Судья Кицбюхлер удалил хохочущую, аплодирующую публику из зала заседания. Когда зал очистили, Гугу был оштрафован. Его приговорили к темному карцеру на сорок восемь часов. А так как время было уже позднее, Кицбюхлер объявил перерыв до следующего утра.
Утром выступил прокурор. Он ничуть не щадил Марковича, снова и снова перечисляя говорящие против него факты, но главные удары направил все-таки против Асталоша.
— Нам известно, что Кальман Асталош поставил себе целью поджог всего мира, обрекая на гибель от огня все хорошее, благородное, чистое и святое в прошлом и настоящем человечества. Мы были бы наивными дураками, если бы поверили этому профессиональному поджигателю, что именно конюшню Марковича он хотел уберечь от пожара.
После обеденного перерыва первым выступил Кёрёши, высокий, плечистый мужчина, с красным лицом и с большими, закрученными на венгерский манер усами. У него был низкий, льстивый голос.
Кёрёши рассказал биографию Марковича. Изобразил, как бедный деревенский еврейский мальчик сделался богатым, авторитетным венгерским гражданином.
— Труд, его собственный труд сделал Марковича богатым, венгерская земля, венгерское вино, венгерская песня сделали из него настоящего венгра.
Долго говорил он о занятиях Марковича.
— Марковича называют уксусным фабрикантом.

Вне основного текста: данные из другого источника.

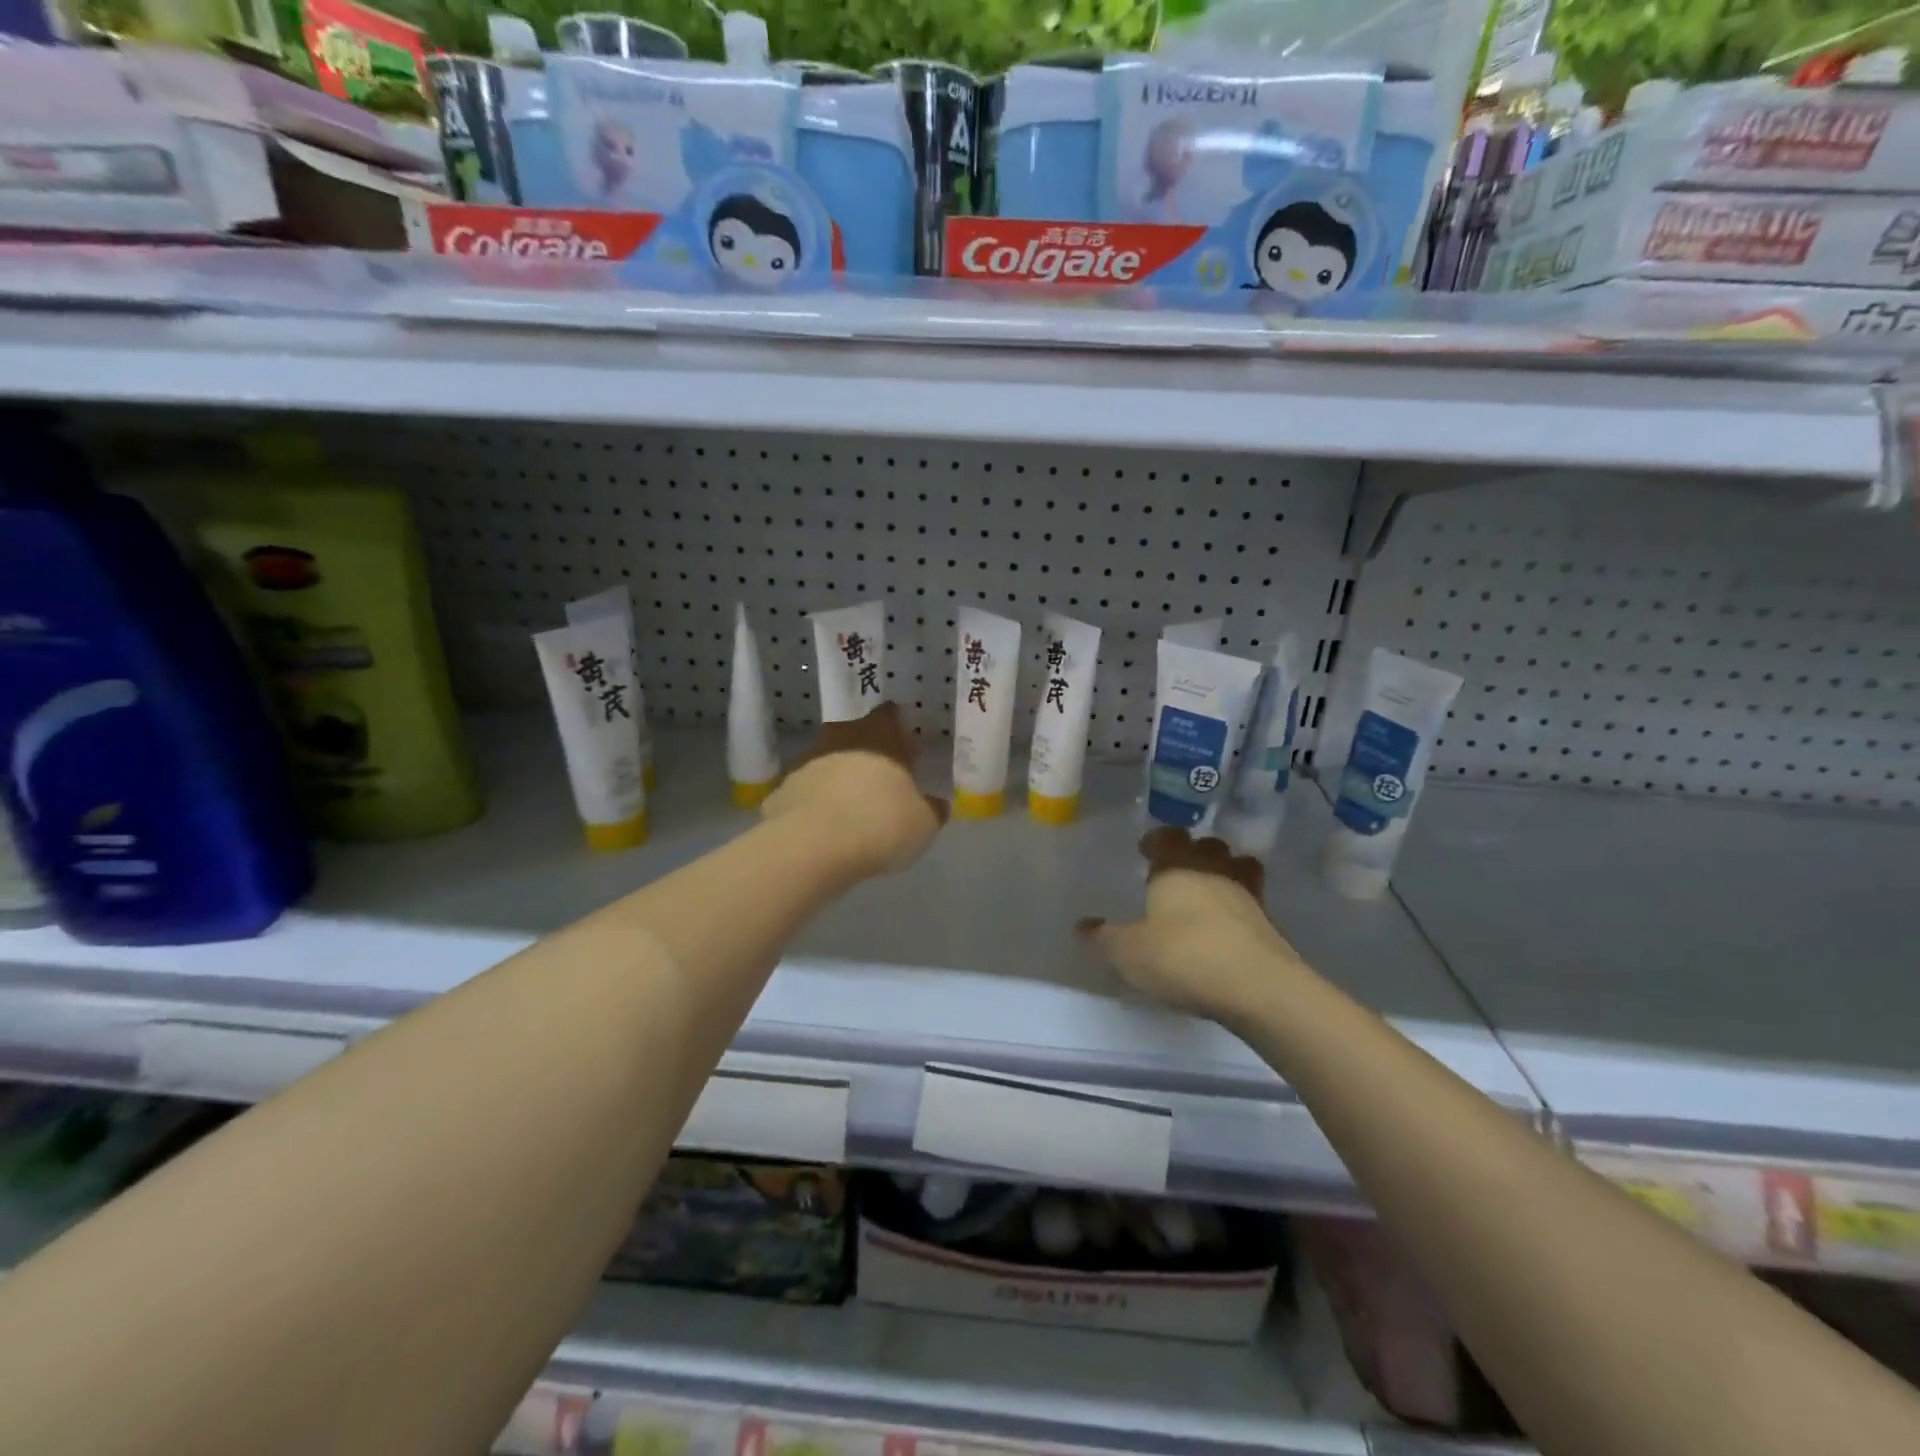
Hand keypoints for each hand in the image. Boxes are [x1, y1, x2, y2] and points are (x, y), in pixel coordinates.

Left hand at [760, 703, 946, 879]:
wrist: (812, 847)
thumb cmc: (880, 824)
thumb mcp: (924, 823)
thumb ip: (932, 808)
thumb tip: (937, 804)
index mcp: (880, 736)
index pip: (890, 715)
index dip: (899, 730)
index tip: (907, 751)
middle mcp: (840, 738)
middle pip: (856, 735)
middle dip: (868, 753)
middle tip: (883, 781)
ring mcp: (806, 762)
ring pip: (827, 762)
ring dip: (839, 778)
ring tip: (852, 809)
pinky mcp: (781, 790)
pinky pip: (805, 791)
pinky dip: (814, 804)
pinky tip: (824, 828)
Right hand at [1079, 827, 1302, 1024]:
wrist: (1258, 988)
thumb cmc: (1183, 957)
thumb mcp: (1129, 953)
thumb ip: (1103, 938)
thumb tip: (1082, 926)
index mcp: (1176, 867)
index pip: (1167, 837)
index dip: (1156, 840)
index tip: (1145, 850)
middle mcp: (1213, 870)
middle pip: (1206, 846)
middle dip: (1192, 852)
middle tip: (1175, 870)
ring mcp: (1246, 894)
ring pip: (1235, 868)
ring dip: (1221, 874)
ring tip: (1205, 893)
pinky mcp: (1269, 923)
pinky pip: (1250, 900)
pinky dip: (1238, 906)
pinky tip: (1225, 927)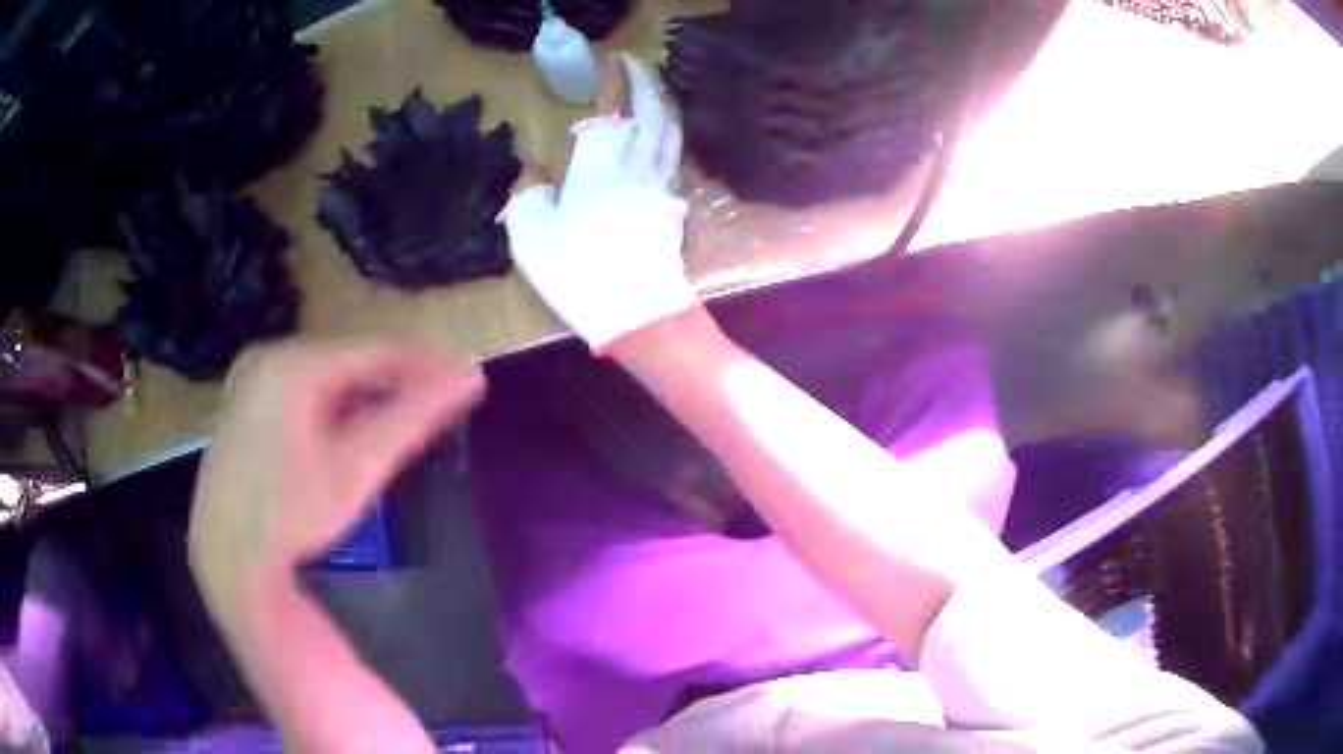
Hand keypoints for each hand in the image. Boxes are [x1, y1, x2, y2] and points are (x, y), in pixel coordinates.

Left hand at [188, 339, 482, 589]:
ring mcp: (251, 378)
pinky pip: (300, 388)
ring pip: (324, 373)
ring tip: (400, 417)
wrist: (227, 556)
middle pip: (348, 358)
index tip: (466, 379)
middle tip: (435, 403)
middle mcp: (268, 356)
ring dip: (364, 392)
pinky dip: (331, 404)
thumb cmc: (291, 512)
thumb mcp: (356, 467)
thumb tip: (469, 378)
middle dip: (394, 379)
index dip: (425, 363)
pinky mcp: (243, 402)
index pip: (376, 349)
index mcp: (294, 363)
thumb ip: (411, 417)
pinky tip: (346, 430)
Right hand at [501, 53, 695, 352]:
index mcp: (603, 161)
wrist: (638, 315)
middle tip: (636, 67)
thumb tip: (535, 176)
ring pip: (671, 132)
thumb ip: (529, 194)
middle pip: (655, 111)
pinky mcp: (674, 207)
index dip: (617, 82)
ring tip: (650, 95)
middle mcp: (640, 163)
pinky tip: (659, 139)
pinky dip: (668, 135)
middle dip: (648, 82)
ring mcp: (663, 185)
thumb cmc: (579, 271)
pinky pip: (674, 157)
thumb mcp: (531, 233)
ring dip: (663, 106)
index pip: (614, 108)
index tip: (616, 62)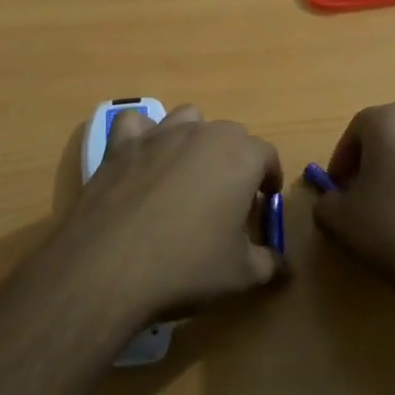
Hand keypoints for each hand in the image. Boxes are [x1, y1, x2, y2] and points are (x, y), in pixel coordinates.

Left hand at [58, 105, 284, 326]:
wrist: (110, 267)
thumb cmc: (187, 267)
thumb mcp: (241, 275)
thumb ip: (269, 263)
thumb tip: (284, 266)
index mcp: (240, 156)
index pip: (267, 155)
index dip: (269, 178)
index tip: (264, 202)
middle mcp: (203, 133)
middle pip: (230, 134)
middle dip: (235, 160)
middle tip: (228, 198)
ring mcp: (159, 134)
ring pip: (188, 120)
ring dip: (194, 140)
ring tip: (188, 175)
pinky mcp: (121, 145)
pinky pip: (136, 125)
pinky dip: (142, 136)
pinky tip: (142, 161)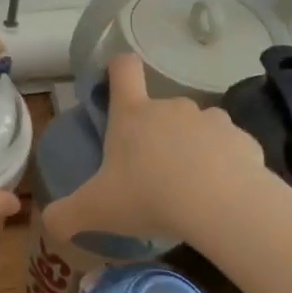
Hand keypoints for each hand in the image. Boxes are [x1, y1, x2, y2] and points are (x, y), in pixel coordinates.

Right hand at [42, 54, 265, 246]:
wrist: (221, 205)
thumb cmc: (148, 196)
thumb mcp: (94, 210)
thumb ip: (64, 215)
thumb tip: (48, 223)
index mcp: (132, 115)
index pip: (123, 69)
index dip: (117, 69)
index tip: (115, 84)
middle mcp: (172, 107)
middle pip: (159, 108)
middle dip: (155, 135)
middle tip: (151, 174)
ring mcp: (211, 120)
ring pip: (196, 128)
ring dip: (191, 149)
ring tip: (189, 187)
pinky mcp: (243, 140)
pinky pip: (228, 149)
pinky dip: (223, 166)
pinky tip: (220, 195)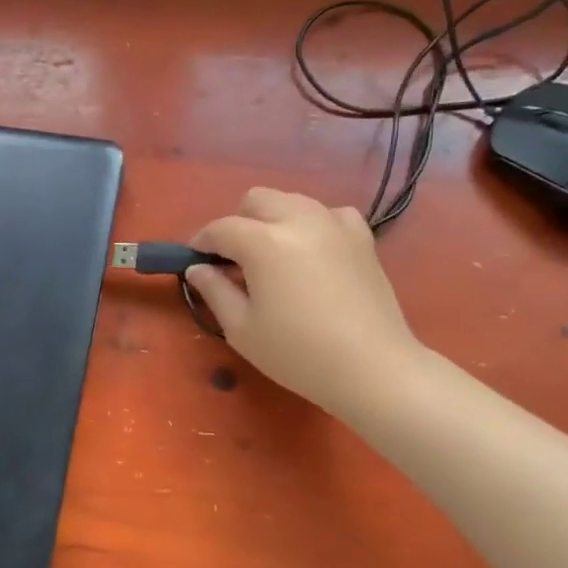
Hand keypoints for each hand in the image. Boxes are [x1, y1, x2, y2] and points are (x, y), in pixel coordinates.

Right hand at [185, 189, 421, 418]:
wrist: (372, 368)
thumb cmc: (297, 353)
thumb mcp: (242, 328)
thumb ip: (214, 291)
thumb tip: (198, 269)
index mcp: (264, 242)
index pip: (221, 228)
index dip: (202, 242)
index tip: (195, 260)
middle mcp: (299, 220)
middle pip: (257, 199)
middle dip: (238, 222)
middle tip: (235, 259)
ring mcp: (334, 224)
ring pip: (292, 200)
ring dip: (273, 219)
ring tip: (273, 256)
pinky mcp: (362, 237)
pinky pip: (329, 213)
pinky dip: (313, 224)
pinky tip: (312, 252)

И он, по своей скромности, принимает это наименование. На самом же деле профессия, призвание, жизнь Марковича — это борьба за всемирное признание венгерского вина и венгерской лошади. Маркович производит вино, венгерское вино, которое любит и которым восхищается весь мир! И Маркович торгует лошадьми, венгерскими лошадьми! Венгерская лошадь вписала золотыми буквами свое имя в мировую историю. Ведь на венгерских лошадях наши предки пришли из Азии через Верецкский проход на нашу теперешнюю прекрасную родину. На венгерских лошадях, пробудив всюду страх и вызвав восхищение, они обшарили Германию, Швейцарию, Северную Италию! На венгерских лошадях прогнали славные бойцы берегца Ракоци наймитов императора.
О самом пожаре Кёрёши почти не говорил.
— Я обидел бы присяжных, если бы хоть на минуту допустил, что они не сумеют отличить виновника от жертвы.
Публика, снова допущенная в зал суда, наградила Кёрёши громкими аплодисментами.
Адвокат Кенез был далеко не таким хорошим оратором, как защитник Марковича.
— Это не первый случай в Венгрии, — сказал он, — когда за преступление богатых к ответственности привлекают бедняков.
Этим заявлением он вызвал к себе всеобщую антипатию, дальнейшими же своими словами возбудил прямо- таки ненависть.
Гугу он назвал «трагикомической жертвой капиталистической системы».
— Господин прокурор знаком с социалистическими учениями, по-видимому, только из юмористических журналов. Так что ему можно простить, что он называет социалистов поджигателями.
За эти выражения Кицбюхлер призвал Кенеза к порядку.
— Если бы Асталош поджигал дома всех тех, кто с ним поступил подло и несправедливо, половина Берегского комитата была бы в пламени!
Публика уже не скрывала своей антипатии.
Но Кенез не считался с публикой.
— Народ Берегского комитата когда-нибудь будет гордиться Кальманом Асталошем, — сказал он повышенным голосом, — как теперь он по праву гордится великим Тамашем Эсе!
Как ни старался председатель Кицбюхлер оградить Кенеза от враждебных реплик публики, ему это не удавалось.
Маркович не использовал своего права на последнее слово.
Асталош, который был явно болен и во время процесса сильно кашлял, сказал только несколько слов:
— Я знаю берегских господ с детства. Никогда я от них ничего другого не ждал. Но рано вам радоваться, господа, рано!
Было уже темно, когда присяжные удалились в совещательную комнату.
Их совещание продолжалось полтора часа.
Незадолго до полуночи фабрикант Кохут огласил решение.
— Заявляю по чести и совести, что по уголовному делу Давида Марковича, Кальмана Асталоша и Ивана Облока, он же Гугу, берегсасские присяжные, на основе материала судебного следствия, свободно от всякого внешнего влияния и в поисках одной только правды, вынесли следующее решение:
«На вопрос о том, совершил ли Давид Маркович то преступление, в котором он обвиняется, присяжные большинством голосов ответили: «Нет».